Verification Research, Training and Information Centre
- Headquarters: London
- Website: www.vertic.org

= Verification Research, Training and Information Centre =

VERTIC (Verification Research, Training and Information Centre) is a non-governmental organisation established in 1986 to promote effective verification of international agreements. VERTIC is primarily concerned with arms control and disarmament, peace and environmental agreements. VERTIC has an international outlook, and is based in London.

VERTIC's activities cover a wide range from negotiation of verification provisions, monitoring and verification, enforcement, and confidence-building measures. VERTIC has been funded by both private foundations and organisations, and various governments including Belgium, Canada, the Netherlands, New Zealand, Norway and the United Kingdom.

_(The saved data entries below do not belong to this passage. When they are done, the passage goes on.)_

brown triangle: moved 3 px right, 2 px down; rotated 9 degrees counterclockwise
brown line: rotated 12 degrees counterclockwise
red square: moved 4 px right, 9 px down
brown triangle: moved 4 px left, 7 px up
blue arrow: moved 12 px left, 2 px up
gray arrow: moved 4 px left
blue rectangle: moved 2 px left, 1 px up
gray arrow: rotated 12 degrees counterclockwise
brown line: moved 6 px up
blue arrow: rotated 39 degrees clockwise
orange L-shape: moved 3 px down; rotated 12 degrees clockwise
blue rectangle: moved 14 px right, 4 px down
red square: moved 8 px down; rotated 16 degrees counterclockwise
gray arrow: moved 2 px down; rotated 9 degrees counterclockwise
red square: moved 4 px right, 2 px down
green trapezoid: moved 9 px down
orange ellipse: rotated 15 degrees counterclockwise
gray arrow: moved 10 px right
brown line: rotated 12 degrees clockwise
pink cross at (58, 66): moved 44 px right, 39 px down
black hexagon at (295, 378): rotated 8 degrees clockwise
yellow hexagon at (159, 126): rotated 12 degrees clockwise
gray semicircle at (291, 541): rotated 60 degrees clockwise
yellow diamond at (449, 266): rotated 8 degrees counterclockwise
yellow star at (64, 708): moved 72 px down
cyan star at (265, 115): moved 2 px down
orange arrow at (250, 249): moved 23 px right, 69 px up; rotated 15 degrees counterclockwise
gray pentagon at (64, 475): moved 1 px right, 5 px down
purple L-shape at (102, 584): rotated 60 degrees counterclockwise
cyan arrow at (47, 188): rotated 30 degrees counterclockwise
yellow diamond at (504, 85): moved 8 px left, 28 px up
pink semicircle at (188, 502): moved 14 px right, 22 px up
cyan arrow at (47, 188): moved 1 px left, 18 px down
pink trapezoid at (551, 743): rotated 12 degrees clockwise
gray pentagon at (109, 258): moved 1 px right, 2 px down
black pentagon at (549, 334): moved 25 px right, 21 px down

From 2007 to 2010 VERTIC participated in joint research with UK's Atomic Weapons Establishment and several Norwegian organisations to determine if verification of nuclear warhead dismantlement could be accomplished without access to secret weapons design information, which would help in any future worldwide nuclear disarmament. This was the first time a nuclear weapons state and a non-nuclear weapons state collaborated on such a detailed project, and led to a Working Paper being submitted to the 2010 NPT Review Conference.

The 2000 NPT Review Conference called for research into the concept of the irreversibility of nuclear disarmament, which VERTIC is engaged in as part of a consortium led by King's College London.